Election Day

This is it. This is the last day we have to live through without knowing the outcome of the most grueling, shocking, norm-busting, insulting, threatening, divisive and inspiring election we have ever known. The fork in this road is one that would surely confound the most confounded and beloved folk personality of the last century, the great baseball player and coach Yogi Berra who famously said, “When you see a fork in the road, take it.”

I think of my friends in foreign lands, the ones who already have to live with vampire governments who suck the life out of intelligent, inspired, energetic and visionary youth. I think of the ex-pats I know who have sought refuge in comfortable lives abroad, seemingly (or deliberately) divorced from these momentous events as if they are immune to the consequences. I think of so many oblivious, uninformed and uninterested citizens of these foreign countries who have no clue what could possibly be unleashed by the voters of this nation, a Pandora’s box of ill-advised and barely considered impulsive and, to many, irrational policies that could have momentous long-term and quite possibly violent consequences for them personally.

The meme embodied by one candidate by which he has lived his life and which exemplifies so many of his followers in this election boils down to a maddeningly simple, crude expression: What about me?

Those who can make you believe absurdities can make you commit atrocities.—–Voltaire

What about me, indeed? If there ever was a nugget, the core impulse capsulizing the entire universe of samsara, Buddha’s First Noble Truth, from which arises the entire universe of suffering we inflict upon ourselves and each other, it would be this. What about me? The candidate has lived it his entire life. He embodies it like no other. If infuses everything he thinks and says, everything he does. He projects it upon the nation. The nation has responded. So many are seduced by it. That is the truth and the fearsome and loathsome beauty of it. One could even step back in awe of the purity of who Donald Trump really is. So many fallen into it, resonating with it as the core organizing principle of their lives. They are living by it, violently protecting their right to be driven by it at the expense of everyone and everything else who might ask the opposite question, including the very biosphere upon which their lives depend: “What about you?”

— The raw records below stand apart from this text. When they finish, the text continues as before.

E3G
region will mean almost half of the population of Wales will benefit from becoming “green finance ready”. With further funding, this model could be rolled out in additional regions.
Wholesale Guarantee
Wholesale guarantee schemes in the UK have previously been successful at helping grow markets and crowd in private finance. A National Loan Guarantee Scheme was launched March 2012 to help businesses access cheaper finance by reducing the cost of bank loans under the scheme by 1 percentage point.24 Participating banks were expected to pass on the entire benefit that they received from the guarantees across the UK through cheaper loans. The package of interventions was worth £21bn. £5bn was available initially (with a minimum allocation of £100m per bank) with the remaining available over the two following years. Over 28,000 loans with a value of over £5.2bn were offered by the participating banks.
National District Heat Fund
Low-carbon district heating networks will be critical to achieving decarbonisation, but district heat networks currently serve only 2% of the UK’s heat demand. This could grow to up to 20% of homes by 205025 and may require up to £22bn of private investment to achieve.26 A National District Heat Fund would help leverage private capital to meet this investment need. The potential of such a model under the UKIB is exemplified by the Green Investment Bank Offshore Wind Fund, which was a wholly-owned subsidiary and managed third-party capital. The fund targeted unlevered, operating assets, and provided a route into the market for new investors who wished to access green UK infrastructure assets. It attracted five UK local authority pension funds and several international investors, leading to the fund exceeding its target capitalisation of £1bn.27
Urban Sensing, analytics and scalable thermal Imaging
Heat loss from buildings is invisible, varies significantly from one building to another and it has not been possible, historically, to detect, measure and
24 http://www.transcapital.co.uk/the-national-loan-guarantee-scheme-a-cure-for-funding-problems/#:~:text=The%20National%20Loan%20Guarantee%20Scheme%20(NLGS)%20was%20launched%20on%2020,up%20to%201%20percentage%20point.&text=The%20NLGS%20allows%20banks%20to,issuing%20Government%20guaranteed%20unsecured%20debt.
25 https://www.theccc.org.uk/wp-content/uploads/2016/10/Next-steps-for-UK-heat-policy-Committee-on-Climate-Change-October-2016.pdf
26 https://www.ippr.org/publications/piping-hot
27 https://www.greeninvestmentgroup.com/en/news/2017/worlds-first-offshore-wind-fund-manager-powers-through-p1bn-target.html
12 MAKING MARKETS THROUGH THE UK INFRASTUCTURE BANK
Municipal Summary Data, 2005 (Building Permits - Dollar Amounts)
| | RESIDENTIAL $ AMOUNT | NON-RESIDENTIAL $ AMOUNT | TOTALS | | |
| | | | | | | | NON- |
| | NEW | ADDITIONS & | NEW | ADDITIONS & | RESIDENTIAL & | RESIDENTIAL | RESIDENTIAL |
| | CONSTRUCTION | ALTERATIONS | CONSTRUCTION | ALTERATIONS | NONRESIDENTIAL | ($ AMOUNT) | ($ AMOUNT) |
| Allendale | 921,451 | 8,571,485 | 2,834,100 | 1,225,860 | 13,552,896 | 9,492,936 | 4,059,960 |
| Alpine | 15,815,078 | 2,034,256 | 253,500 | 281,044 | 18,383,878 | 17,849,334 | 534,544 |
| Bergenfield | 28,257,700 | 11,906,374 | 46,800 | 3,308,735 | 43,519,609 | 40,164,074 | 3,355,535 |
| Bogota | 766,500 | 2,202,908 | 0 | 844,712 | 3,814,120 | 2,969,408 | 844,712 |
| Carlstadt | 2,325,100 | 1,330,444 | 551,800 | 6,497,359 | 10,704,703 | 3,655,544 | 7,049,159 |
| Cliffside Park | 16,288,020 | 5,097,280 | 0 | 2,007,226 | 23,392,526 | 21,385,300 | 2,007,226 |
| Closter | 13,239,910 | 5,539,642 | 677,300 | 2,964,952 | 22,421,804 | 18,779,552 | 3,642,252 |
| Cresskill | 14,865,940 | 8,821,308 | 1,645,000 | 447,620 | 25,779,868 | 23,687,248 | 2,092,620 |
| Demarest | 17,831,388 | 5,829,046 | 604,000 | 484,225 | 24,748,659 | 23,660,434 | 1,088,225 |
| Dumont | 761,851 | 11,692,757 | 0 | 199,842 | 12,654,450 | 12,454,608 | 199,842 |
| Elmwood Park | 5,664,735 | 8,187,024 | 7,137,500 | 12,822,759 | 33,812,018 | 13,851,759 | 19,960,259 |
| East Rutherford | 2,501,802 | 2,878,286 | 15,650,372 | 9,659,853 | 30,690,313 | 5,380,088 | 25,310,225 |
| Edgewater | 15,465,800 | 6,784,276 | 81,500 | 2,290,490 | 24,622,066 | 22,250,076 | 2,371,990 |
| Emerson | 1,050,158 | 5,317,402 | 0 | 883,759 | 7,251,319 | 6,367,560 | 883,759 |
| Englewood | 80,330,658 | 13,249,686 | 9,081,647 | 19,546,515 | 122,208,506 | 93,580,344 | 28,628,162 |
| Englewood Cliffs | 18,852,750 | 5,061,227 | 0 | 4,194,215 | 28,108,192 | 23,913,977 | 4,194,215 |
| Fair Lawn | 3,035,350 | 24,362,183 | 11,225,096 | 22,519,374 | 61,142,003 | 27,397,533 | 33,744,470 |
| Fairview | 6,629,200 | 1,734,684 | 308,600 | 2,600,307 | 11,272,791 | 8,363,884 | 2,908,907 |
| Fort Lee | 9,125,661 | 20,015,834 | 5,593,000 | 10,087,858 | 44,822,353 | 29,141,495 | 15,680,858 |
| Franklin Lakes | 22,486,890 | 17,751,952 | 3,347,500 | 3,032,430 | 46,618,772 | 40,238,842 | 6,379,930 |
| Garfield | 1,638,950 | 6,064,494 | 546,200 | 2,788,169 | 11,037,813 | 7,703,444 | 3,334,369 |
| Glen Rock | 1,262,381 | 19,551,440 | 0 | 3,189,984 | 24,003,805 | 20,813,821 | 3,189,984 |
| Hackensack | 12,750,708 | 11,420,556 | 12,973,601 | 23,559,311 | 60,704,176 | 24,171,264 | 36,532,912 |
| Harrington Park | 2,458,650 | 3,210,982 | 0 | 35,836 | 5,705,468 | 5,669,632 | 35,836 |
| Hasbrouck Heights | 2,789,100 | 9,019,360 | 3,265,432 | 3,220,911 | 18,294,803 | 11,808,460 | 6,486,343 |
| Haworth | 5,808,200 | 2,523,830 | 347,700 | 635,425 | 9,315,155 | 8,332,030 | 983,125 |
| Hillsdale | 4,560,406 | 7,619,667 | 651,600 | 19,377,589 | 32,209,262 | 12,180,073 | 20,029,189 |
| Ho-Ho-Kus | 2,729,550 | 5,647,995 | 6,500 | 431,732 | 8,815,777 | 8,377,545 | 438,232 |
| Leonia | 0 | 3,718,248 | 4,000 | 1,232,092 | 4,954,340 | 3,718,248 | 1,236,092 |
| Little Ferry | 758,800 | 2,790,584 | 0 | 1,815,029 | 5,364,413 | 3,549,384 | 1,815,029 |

So, here in the most powerful nation on earth, the most influential, we are acting out this great human drama between self-orientation and altruism. Will the Other be an object of our fear or our love? This is the question hanging on the lips of the entire world today: will I become America’s enemy or America’s friend? That is what we are deciding.

It is 5 am on election day. I am rising fully formed from my troubled slumber to untangle myself, to whatever degree may be possible on this day, from the knot of emotions, perceptions, motivations, responses, judgments and visions that have swirled around me every day of my involvement. I circled into it slowly, becoming acquainted with a clot of millennials, huddled in the central campaign office in one of the most important locations upon which the outcome of this election hinges, Durham, North Carolina. We couldn’t fully know that 4-6 months ago. Or may be some did. As I became more involved, it became increasingly clear approaching election day, more and more realized we were indeed at the center of this maelstrom. Now history hangs on our every breath, on our every action; and the question, have we done enough?

The energy, clarity, drive and sheer reservoir of devotion to this cause that they have all demonstrated is beyond description. Yes, to this geezer, some of it can simply be chalked up to youth. But even more, they exhibit a familiar and compelling expression of a natural, even inborn, integrated vision, instantly understood and now an instinctive source defining their presence in the world, the choices they make, the associations they cultivate, everything they project.

This is the last day, the very last day to greet, welcome, direct and manage volunteers, to look them in the eye and thank them for appearing, for crafting a rewarding experience, to cheer in gratitude, make further requests and record the results. Yesterday we had 120 phone bankers, 90 people knocking on doors. As before, they are coming together as families, as travelers from Baltimore and DC. They complete one walk pack and come back for another. They finish a phone list and take another. One attorney came in the morning and close up with us after making calls in the hallway, sitting on the marble floor, ALL DAY.

Today the storm begins at the opening bell, new canvassers coming with children, immigrants, seasoned activists, young people, elders, all colors and flavors. The same energy, the same motivation.

In the words of George Takei, today:

You need only take measure of the passion of America’s youth ― more cosmopolitan, more diverse, more rooted in science, more aware of their responsibilities as stewards of this Earth than any generation before them ― to regain confidence in our national future. Look to them. We will win.”

After the first three hours, we already have over 100 people knocking doors and thirty  making calls. And already, we have reports that the county computers are giving false indications that people showing up at the polls “have already voted.” Consequently, the computerized check-in system has been replaced with a manual check-in against the paper voter rolls.

Today is also the first day we embark on and re-engage the new and possibly even more challenging and prolonged journey with no end, the renewal and healing of a wounded nation, seeing itself reflected in the anguish of economic insecurity, being left behind, unheard, powerless against the juggernaut of Business As Usual that overruns everything in its path.

But first, about two hours in a hot tub, a couple hours of deep and searching massage, a few hours in a pool, getting lost in someone else’s eyes, food with actual nutritional value and I’ll be good. I promise.